In God We Trust

Continuation of U.S. Decline is a Choice, Not an Inevitability

 

IBDEditorials.com

“We're in an inevitable relative decline in role influence,” said former President Jimmy Carter. “Not because of any fault of ours,...

Superpower: Former President Jimmy Carter says America is "in an inevitable relative decline," but "not because of any fault of ours." Sorry, Mr. President: But it is your fault, and your current successor's, too.

There is nothing inevitable about American decline — any more than there was anything inevitable about America's rise to dominance in the world.

The nectar of liberty nourished us in that astonishing ascent, and we can again decide to be great. Indeed, choosing otherwise will lead not to American mediocrity but to the bloody fall of a secure free world.

So it is galling when the worst president of the 20th century excuses the worst president of the 21st century for dragging us down to global impotency.

Interviewed on MSNBC on Tuesday, Carter was asked, "How is the United States doing right now?
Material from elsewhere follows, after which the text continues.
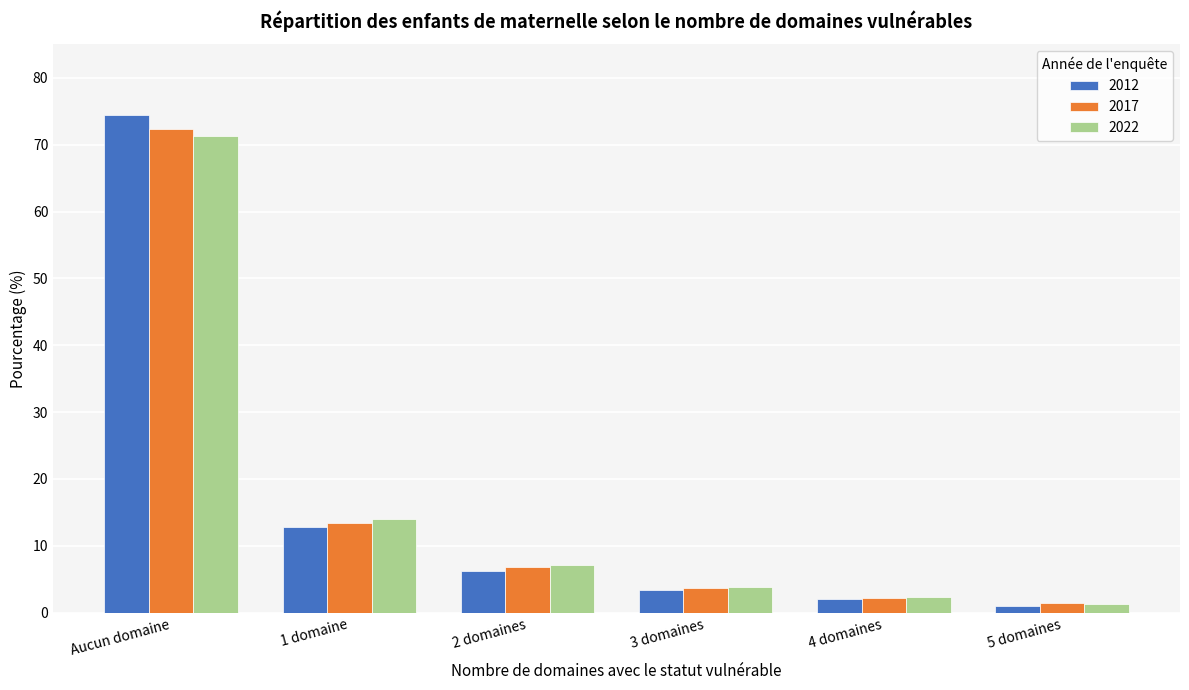

Reading left to right, transcribe all the data shown in this chart.

2012: Aucun domaine=74.4	1 domaine=12.9	2 domaines=6.3	3 domaines=3.4	4 domaines=2.0	5 domaines=1.1
2017: Aucun domaine=72.3	1 domaine=13.5	2 domaines=6.9	3 domaines=3.8	4 domaines=2.2	5 domaines=1.4
2022: Aucun domaine=71.3	1 domaine=14.1	2 domaines=7.1	3 domaines=3.9	4 domaines=2.3	5 domaines=1.4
Where are we?"

He replied that America is "in an inevitable relative decline," but "not because of any fault of ours," rather through "the combination of China and India and Brazil and South Africa and others" exercising an "economic and cultural influence" that "will replace a lot of the power and preeminence that the United States has enjoyed in the past."
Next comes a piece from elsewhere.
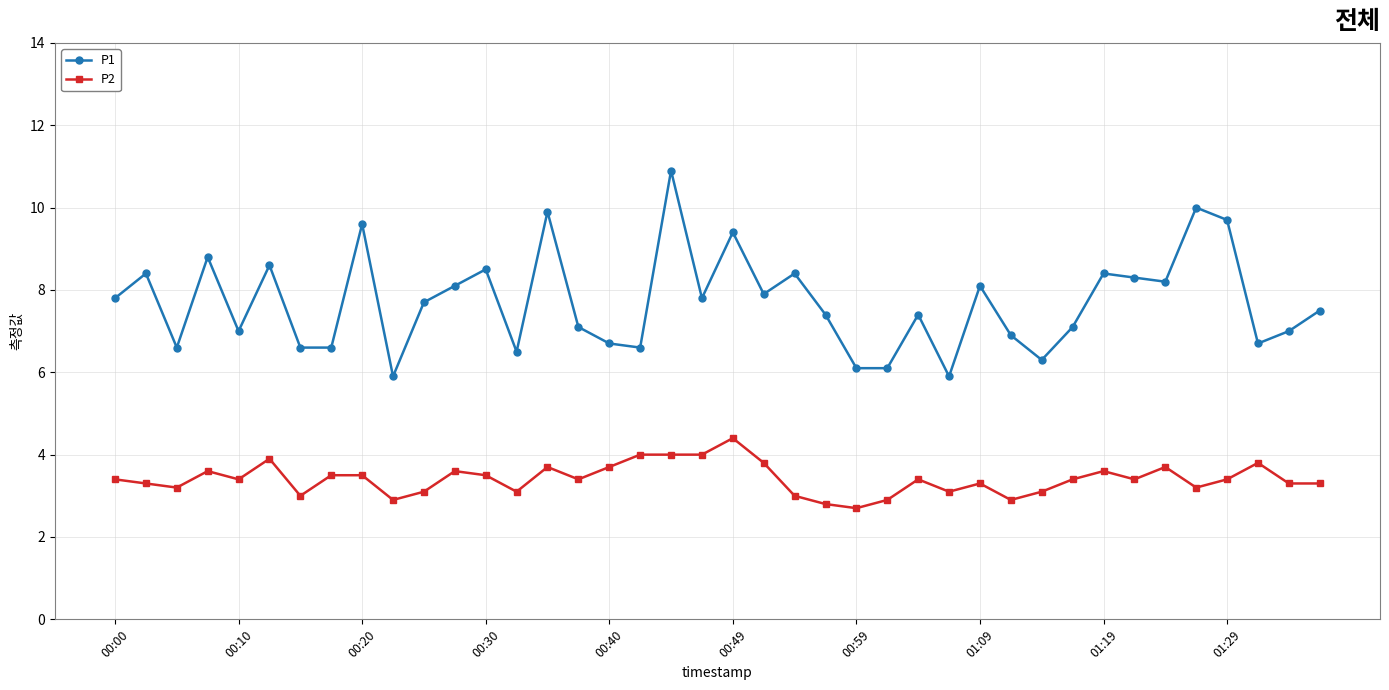

What is the value of the P2 point at the 15th from the left?

3.7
Specifically, China will soon, according to Carter, "succeed the United States as the No. 1 economic power in the world." The U.S. is also less able "to change situations that we don't like around the world."

And all this "is not because of a defect or fault on the part of the president of the United States," the 39th president asserted. "It's just happening in the historical evolutionary, unavoidable circumstance."

Wrong. It isn't "just happening" — any more than the overthrow of the Shah of Iran and his replacement by the Ayatollah Khomeini while Carter was president "just happened."

The Khomeini regime remains in power over 35 years later. The whole threat of Iran arming itself with nuclear weapons today is Carter's doing. If, God forbid, an Iranian bomb ever incinerates a U.S. or European city, historians will blame Jimmy Carter for planting the seed and Barack Obama for its growth into full maturity.

Many believe Carter's foreign policy observations to be worth listening to because of the Camp David accords, but his reputation in this is overblown; Anwar Sadat chose civilization over hate for the Jews not at Carter's bidding but because he knew it to be in Egypt's long-term interest. And Sadat paid the ultimate price for that heroism: murder by Islamist fanatics.

Twenty-five years ago, the conventional wisdom was that Japan, not China, would inherit the earth; instead, it lost a trillion dollars in GDP, not least because an overconfident and aging Japan was challenged economically from elsewhere in capitalist Asia. Competition has a way of confounding the fortune tellers.

The U.S. doesn't have to resign itself to second-rate status at the hands of China, India, South America or any rising economy. But that is exactly what will happen if we elect more misguided presidents like Carter and Obama, who espouse socialist economics and self-flagellating foreign policies.